#### Task material

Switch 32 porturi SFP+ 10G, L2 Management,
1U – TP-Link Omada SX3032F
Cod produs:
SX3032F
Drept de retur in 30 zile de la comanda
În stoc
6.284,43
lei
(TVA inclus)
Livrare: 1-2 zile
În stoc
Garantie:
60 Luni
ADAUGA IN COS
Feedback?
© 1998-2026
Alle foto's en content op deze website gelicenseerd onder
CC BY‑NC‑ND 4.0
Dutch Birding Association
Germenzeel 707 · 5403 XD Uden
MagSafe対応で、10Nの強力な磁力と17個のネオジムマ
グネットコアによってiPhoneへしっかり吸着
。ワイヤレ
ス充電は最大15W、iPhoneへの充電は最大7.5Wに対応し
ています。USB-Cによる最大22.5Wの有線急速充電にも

########
#### Task material

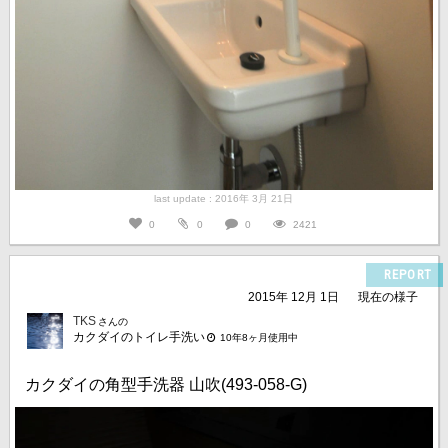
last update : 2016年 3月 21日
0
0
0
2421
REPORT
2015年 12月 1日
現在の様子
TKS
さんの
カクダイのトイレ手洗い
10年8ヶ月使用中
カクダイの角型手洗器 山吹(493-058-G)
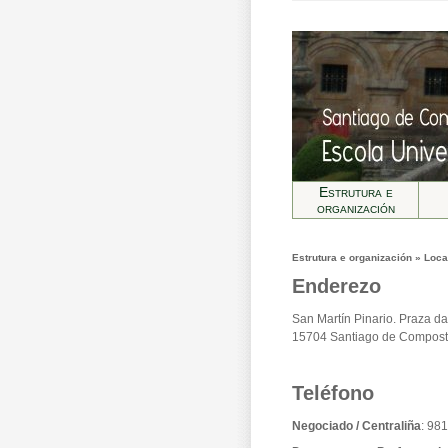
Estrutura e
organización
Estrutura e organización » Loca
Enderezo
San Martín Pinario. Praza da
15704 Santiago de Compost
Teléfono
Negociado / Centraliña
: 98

########

Job item: Please format the lines starting with the one that contains "Switch 32 porturi" and going on through the one that contains "ています。USB-Cによる最大22.5Wの有線急速充電にも" as a JSON list of strings, one string per line, with blank lines left out.

Answer area:
[
  "Switch 32 porturi SFP+ 10G, L2 Management,",
  "1U – TP-Link Omada SX3032F",
  "Cod produs:",
  "SX3032F",
  "Drept de retur in 30 zile de la comanda",
  "În stoc",
  "6.284,43",
  "lei",
  "(TVA inclus)",
  "Livrare: 1-2 zile",
  "În stoc",
  "Garantie:",
  "60 Luni",
  "ADAUGA IN COS",
  "Feedback?",
  "© 1998-2026",
  "Alle foto's en content op deze website gelicenseerd onder",
  "CC BY‑NC‑ND 4.0",
  "Dutch Birding Association",
  "Germenzeel 707 · 5403 XD Uden",
  "MagSafe対応で、10Nの強力な磁力と17個のネオジムマ",
  "グネットコアによってiPhoneへしっかり吸着",
  "。ワイヤレ",
  "ス充電は最大15W、iPhoneへの充電は最大7.5Wに対応し",
  "ています。USB-Cによる最大22.5Wの有線急速充電にも"
]